> _TASK REQUIREMENTS_:
In the ceph-users thread about backfill, which setting does Michel say would have to be set to true when using mclock?

Segment Start: EXERCISE PASSAGE

[ceph-users] Re: Doubled numbers of PGs from 8192 to 16384 - backfill bottlenecked

Anthony D'Atri Wed, 30 Apr 2025 14:31:48 -0700

It is.  I thought we were discussing within the context of reverting to wpq.


> On Apr 30, 2025, at 4:54 PM, Michel Jouvin <michel.jou...@ijclab.in2p3.fr> 
> wrote:
> 
> Hi,
> 
> It has been a few messages mentioning the increase of osd_max_backfills to 
> boost the number of concurrent backfills. I thought this parameter was 
> ignored/reset when using mclock (requiring setting 
> osd_mclock_override_recovery_settings to true, a value mot recommended I 
> thought). Did Iiss something?
> 
> Michel
> Sent from my mobile
> Le 30 avril 2025 22:19:24 Maged Mokhtar <mmokh...@petasan.org> a écrit :
> 
>> This is strange indeed..

Segment End: EXERCISE PASSAGE
Segment Start: INFORMATION GIVEN

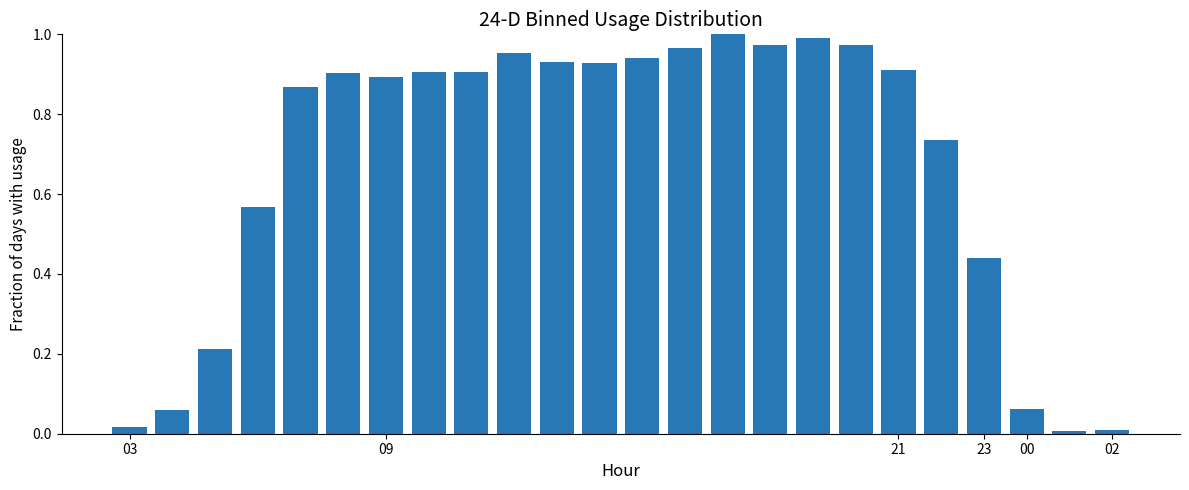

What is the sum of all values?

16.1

Segment End: INFORMATION GIVEN
Segment Start: INFORMATION GIVEN

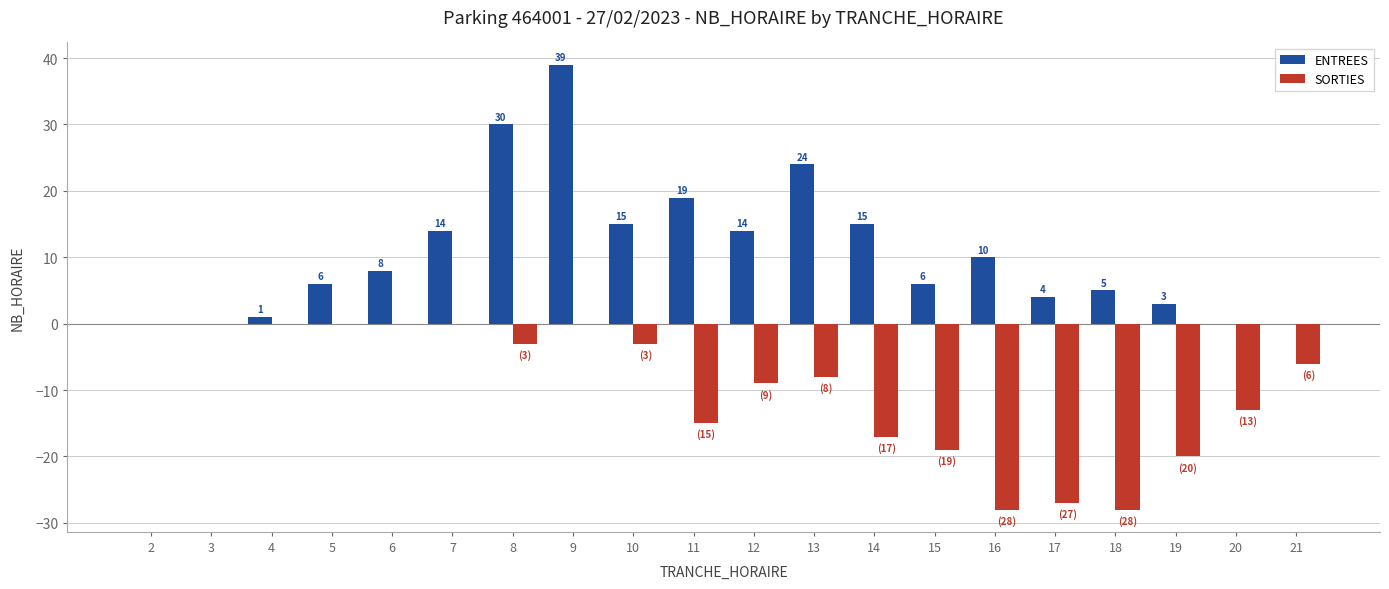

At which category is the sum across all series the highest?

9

Segment End: INFORMATION GIVEN

> _SOLUTION TO THIS EXERCISE_:
osd_mclock_override_recovery_settings